Lack of Biodiesel Incentive Closes Another Plant

John Davis

Just in case you forgot (fat chance of that!), the federal $1-a-gallon biodiesel tax incentive has not been renewed after expiring at the end of 2009. And an estimated 23,000 biodiesel workers (and counting) have been laid off nationwide. The latest victims are workers at a biodiesel plant once touted as the largest in New England.

This Times Argus article says the Swanton, Vermont Biocardel biodiesel refinery has been shuttered because of the lack of the credit … and most likely won’t be coming back:

The state’s economic development authority is now in the process of trying to recover more than a half-million dollars it provided to the facility in low-interest loans, according to officials. State tax credits were also awarded to the company that built the plant, Biocardel, a subsidiary of a Canadian company, although the credits were never used.

The expiration of a federal tax credit for the production of biofuels at the end of 2009 has hammered the industry nationally and the Biocardel facility in Vermont is one casualty. The company does not have plans to reopen the facility.

Jo Bradley of the Vermont Economic Development Authority said that the plant has closed.

“We are trying to negotiate some kind of settlement for the balance of our loan,” she said. “When the federal credits were not renewed it was a blow to the industry as a whole.
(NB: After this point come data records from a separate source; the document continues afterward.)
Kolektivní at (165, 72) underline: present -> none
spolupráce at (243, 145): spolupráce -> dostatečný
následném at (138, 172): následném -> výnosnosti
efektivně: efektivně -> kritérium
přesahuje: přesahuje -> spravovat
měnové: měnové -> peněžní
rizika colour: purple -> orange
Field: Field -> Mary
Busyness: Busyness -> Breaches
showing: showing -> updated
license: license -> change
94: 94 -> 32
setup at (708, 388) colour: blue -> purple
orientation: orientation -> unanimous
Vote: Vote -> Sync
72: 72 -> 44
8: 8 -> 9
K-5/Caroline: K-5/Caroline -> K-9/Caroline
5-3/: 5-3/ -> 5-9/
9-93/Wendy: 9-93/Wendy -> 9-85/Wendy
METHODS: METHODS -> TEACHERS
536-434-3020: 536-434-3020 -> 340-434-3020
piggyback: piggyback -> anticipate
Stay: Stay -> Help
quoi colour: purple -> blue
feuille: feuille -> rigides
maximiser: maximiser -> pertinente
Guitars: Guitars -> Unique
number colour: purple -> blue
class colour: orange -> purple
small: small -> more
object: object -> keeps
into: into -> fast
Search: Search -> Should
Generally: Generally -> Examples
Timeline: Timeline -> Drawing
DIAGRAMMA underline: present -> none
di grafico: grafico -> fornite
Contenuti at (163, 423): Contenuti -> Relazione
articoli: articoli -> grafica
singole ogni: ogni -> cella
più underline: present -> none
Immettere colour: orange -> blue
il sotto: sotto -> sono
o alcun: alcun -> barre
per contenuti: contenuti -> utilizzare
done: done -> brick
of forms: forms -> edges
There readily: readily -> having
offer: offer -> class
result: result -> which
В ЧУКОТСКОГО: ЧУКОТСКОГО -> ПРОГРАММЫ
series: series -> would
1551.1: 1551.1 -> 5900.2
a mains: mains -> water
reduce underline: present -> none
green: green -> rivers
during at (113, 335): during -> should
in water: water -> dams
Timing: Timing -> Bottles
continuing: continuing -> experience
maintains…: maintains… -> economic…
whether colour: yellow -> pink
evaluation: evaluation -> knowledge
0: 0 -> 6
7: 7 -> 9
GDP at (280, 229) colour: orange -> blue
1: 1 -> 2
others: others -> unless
It made it much more difficult for them to survive.”

Stephen Daigle, who was the general manager of the Vermont plant, said Friday it was frustrating to see the plant just get to the verge of ramping up production last December after nearly two years of preparing and research and development, only to have the tax credits expire and Congress fail to restore them in the months since.

“People tried to help us as much as possible,” Daigle said. “It’s sad because I think Vermont as a green state would have supported it very well.”

The plant was to produce eight million gallons of biodiesel a year.